The desalination project, one of the largest in the world, will eventually directly serve nearly half the population of Jordan, which has the second-lowest water availability of any country on the planet.

That was slated to get worse, with a 4 degrees Celsius rise in temperatures and a 21% decrease in rainfall projected by the end of the century, leading to increased evaporation, reduced groundwater and more frequent droughts. Such a scenario has led Jordan’s leader to describe the Meridiam and SUEZ-led project as a strategic priority.

The United States which considers Jordan a key regional ally, has pledged $300 million in grants and $1 billion in loans for the project, Jordanian government officials told Reuters, while other countries in the region were expected to contribute.

“The project is a strategic project to desalinate and transport 300 million cubic meters of water every year to most parts of the kingdom,” Jordan’s Minister of Water and Irrigation, Raed Abu Soud, told Reuters.

A senior official involved with the project said the GCF money would allow it to lower the cost of water by 10 cents a litre and help the government save $1 billion over its lifetime.
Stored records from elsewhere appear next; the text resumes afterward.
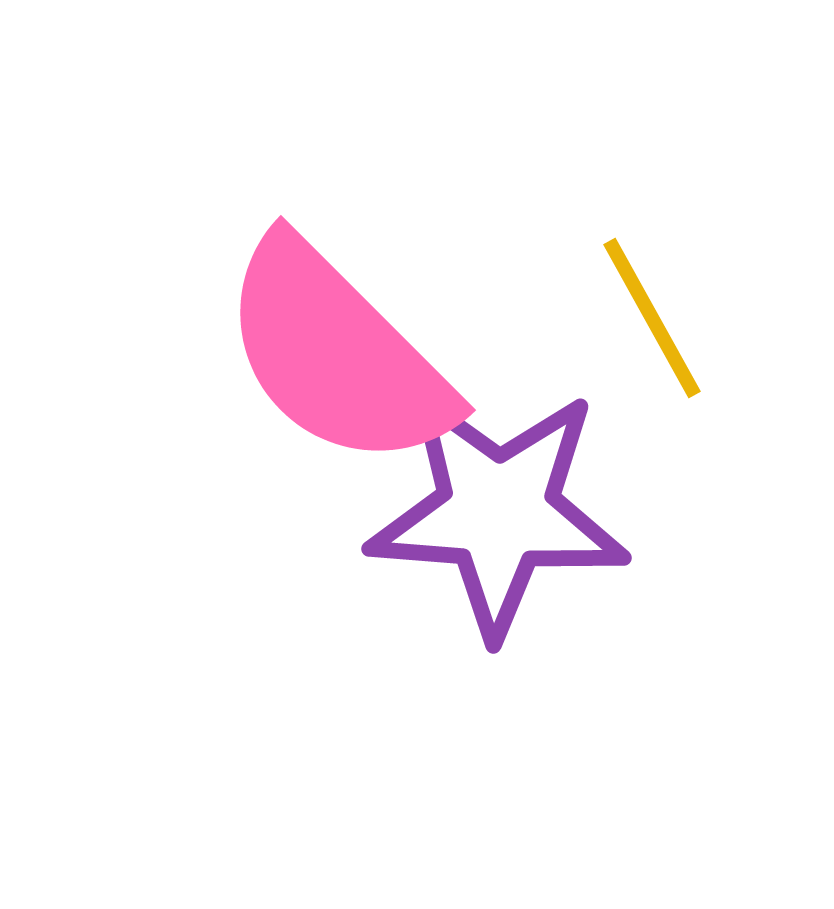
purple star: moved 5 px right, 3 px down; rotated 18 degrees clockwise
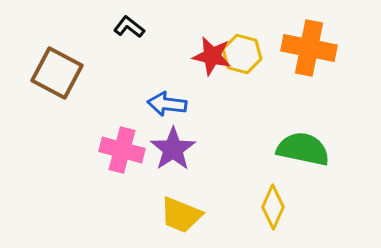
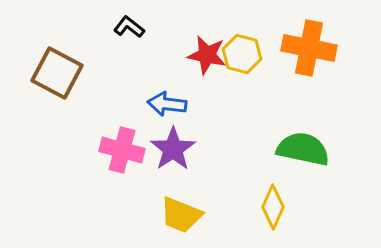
red star: moved 5 px left, 1 px up
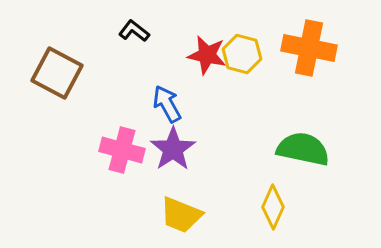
black L-shape: moved 5 px right, 4 px down
blue arrow: rotated 54 degrees clockwise
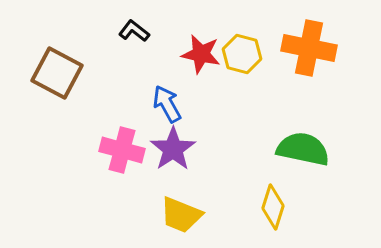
red star: moved 6 px left, 1 px up
yellow diamond: rotated 6 degrees counterclockwise
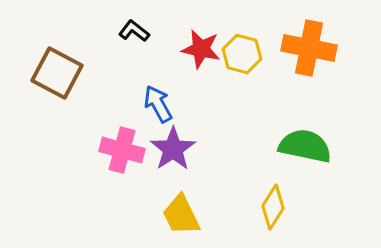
red star: moved 5 px up
blue arrow: moved 9 px left
green semicircle: moved 2 px right, 3 px up
yellow diamond: rotated 15 degrees clockwise
yellow trapezoid: rotated 42 degrees clockwise
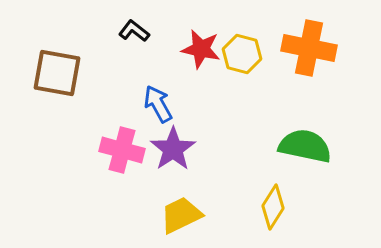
brown square: rotated 18 degrees counterclockwise
yellow trapezoid: rotated 90 degrees clockwise
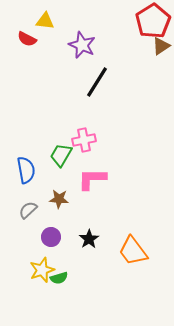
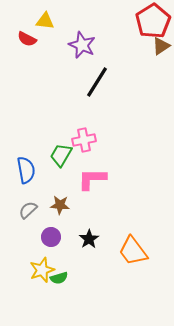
brown star: moved 1 px right, 6 px down
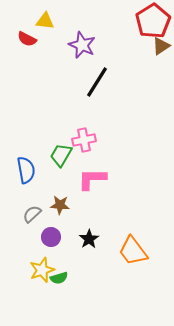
gray semicircle: moved 4 px right, 4 px down
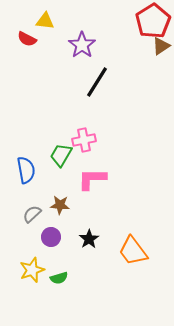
purple star: rotated 12 degrees clockwise
yellow star: moved 10 px left
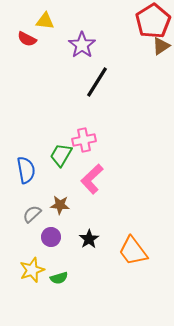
pink L-shape: rotated 44 degrees counterclockwise
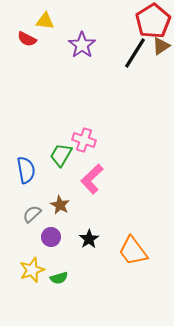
black line: moved 38 px right, 29 px up
pink cross: rotated 30 degrees clockwise
brown star: rotated 24 degrees clockwise
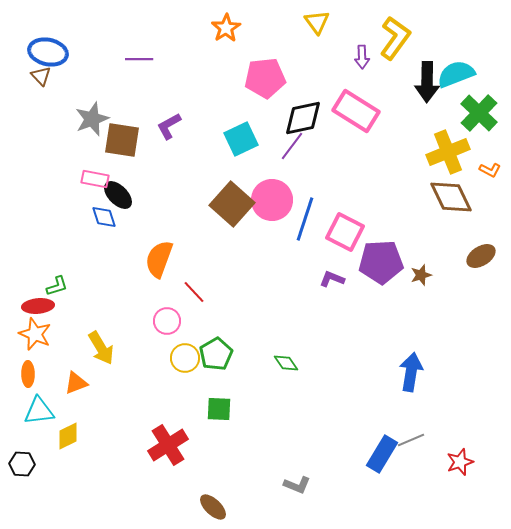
It would also allow the IFC to offer better loan terms, which will mean cheaper private sector financing, he added.

The project in Jordan is one of 24 up for discussion at the GCF board meeting. If all are approved, they would total $1.4billion and mark the fund’s biggest ever financial disbursement. The GCF this year moved to speed up its decision-making as part of a broader overhaul of the world’s multilateral financial system, and the COP30 talks will look at ways to do even more.

While MDBs were still not doing enough to mobilise private sector capital, their stakeholders needed to be realistic about how much risk they can take, Duarte said.